# Anyone Using Biscuit Joints on Door/Window Casings?



## wilschroter (Dec 17, 2016)

I recently pulled off some of the door and window frames in my house and noticed that all of them have a beautiful biscuit joint on them. They are so well done that when you pull them off, they stay perfectly together!

In all the tutorials I've seen everyone seems to just nail them to the perimeter directly, which seems much faster, however I'm not sure how maintain a perfectly flat plane without some sort of guide/re-inforcement.

I'm curious what your experience/technique is for getting those miters to stay perfectly planar over time?


----------



## rwe2156 (May 7, 2014)

Glue them together and pin nail from edges prior to installing.


----------



## PPK (Mar 8, 2016)

ive thought of using the biscuit method before. Simply because with end grain joints(which miters are) the glue doesn't hold well. Nails are OK, but often split or deflect and come out somewhere unintended. And trust me, I've seen a LOT of miter joints come apart that are glued and/or nailed. I'd strongly consider it if I had a biscuit machine handy.


----------



## Bill_Steele (Aug 29, 2013)

Source information ->
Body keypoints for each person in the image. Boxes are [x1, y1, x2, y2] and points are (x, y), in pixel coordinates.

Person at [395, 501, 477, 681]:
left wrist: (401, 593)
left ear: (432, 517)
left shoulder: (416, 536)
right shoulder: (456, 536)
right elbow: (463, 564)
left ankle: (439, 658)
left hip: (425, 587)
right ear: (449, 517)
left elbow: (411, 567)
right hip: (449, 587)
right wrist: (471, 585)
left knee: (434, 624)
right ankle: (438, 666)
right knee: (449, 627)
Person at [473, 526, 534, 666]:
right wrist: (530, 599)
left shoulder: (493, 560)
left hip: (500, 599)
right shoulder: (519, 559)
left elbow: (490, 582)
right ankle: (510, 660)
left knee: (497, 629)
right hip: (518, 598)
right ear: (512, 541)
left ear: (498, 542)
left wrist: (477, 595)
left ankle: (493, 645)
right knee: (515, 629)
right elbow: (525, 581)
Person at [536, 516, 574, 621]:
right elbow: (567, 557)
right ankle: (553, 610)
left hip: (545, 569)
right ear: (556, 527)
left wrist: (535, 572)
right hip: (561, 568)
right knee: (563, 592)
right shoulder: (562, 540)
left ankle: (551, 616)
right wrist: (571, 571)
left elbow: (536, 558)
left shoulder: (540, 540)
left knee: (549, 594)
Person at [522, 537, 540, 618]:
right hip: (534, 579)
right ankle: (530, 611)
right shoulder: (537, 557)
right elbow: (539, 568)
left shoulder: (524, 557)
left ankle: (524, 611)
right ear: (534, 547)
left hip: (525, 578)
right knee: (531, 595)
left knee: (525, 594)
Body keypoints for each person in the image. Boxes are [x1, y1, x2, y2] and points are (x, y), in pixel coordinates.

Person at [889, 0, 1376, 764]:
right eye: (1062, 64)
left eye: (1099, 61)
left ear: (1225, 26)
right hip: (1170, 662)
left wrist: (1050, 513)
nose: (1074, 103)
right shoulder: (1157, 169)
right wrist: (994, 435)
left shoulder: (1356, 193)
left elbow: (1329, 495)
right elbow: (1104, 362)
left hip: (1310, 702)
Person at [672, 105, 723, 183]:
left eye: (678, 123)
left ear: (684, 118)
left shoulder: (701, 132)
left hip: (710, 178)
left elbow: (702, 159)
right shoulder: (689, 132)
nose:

Work to be completed ->
In the forum thread above about biscuit joints on casings, find the passage that starts at the words "In all the tutorials" and ends after the words "(May 7, 2014)". Write that passage out word for word.

Exercise solution ->
In all the tutorials I've seen everyone seems to just nail them to the perimeter directly, which seems much faster, however I'm not sure how maintain a perfectly flat plane without some sort of guide/re-inforcement.

I'm curious what your experience/technique is for getting those miters to stay perfectly planar over time?


----------



## rwe2156 (May 7, 2014)